Budget 2024: This time drive china away...

In late january this year, even before the presentation of the interim budget, the government issued a notification to reduce the tariff on mobile phone parts from 15% to 10%. The aim of this move of the government was to promote local production and exports and reduce product prices in local markets. This decision of the government also benefited mobile parts manufacturing companies like apple and Foxconn. In fact, till now china used to be the hub of mobile part manufacturing. However, due to India's reduction in import duty on mobile phone parts and increasing tension between the US and china, America has started shifting Apple's manufacturing from china to India.

After geopolitical tensions and the Corona epidemic, other American tech giants including apple are also working on expanding their manufacturing facilities outside China. In such a situation, after the decision to reduce import duty, the foreign company manufacturing in india is proof that low tariffs for inputs and subsidies help to promote domestic manufacturing.

Now that the first full budget after the 18th lok sabha elections is to be released in india, the demand for a reduction in 'high' tariff charges, especially on industrial raw materials and intermediate products, has intensified. Let us know in detail what the people of this sector expect from this budget, and whether the budget can take decisions like further reducing this import duty.

NITI Aayog report

NITI Aayog said in a report last week that india needs to significantly improve import duty and use fiscal incentives to become a major player in the global value chain (GVC) for electronics, and should set a target of $ 500 billion for this sector by 2030. Currently it is a little more than $ 100 billion. According to trade economists, rising tariffs and non-tariff barriers are in stark contrast to the progressive external trade liberalism policy adopted over the past decades, especially since the 1990s. They say that tariff reduction is the most important way to eliminate restrictions on imports.

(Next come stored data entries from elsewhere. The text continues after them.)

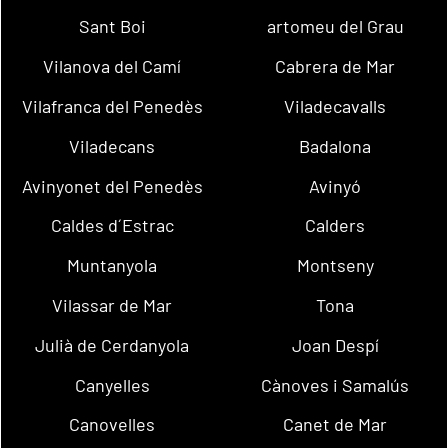
Sant Boi
artomeu del Grau
Vilanova del Camí
Cabrera de Mar
Vilafranca del Penedès
Viladecavalls
Viladecans
Badalona
Avinyonet del Penedès
Avinyó
Caldes d´Estrac
Calders
Muntanyola
Montseny
Vilassar de Mar
Tona
Julià de Cerdanyola
Joan Despí
Canyelles
Cànoves i Samalús
Canovelles
Canet de Mar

At present, the China-plus-one strategy is being adopted in major economies. This is a global trade strategy in which companies are expanding their production and supply chain in other countries by removing or reducing it from China. The main objective of this strategy is to protect their business from risks and diversify the global supply chain. In such a situation, if india further reduces its import duty, then the country can get a huge benefit from it.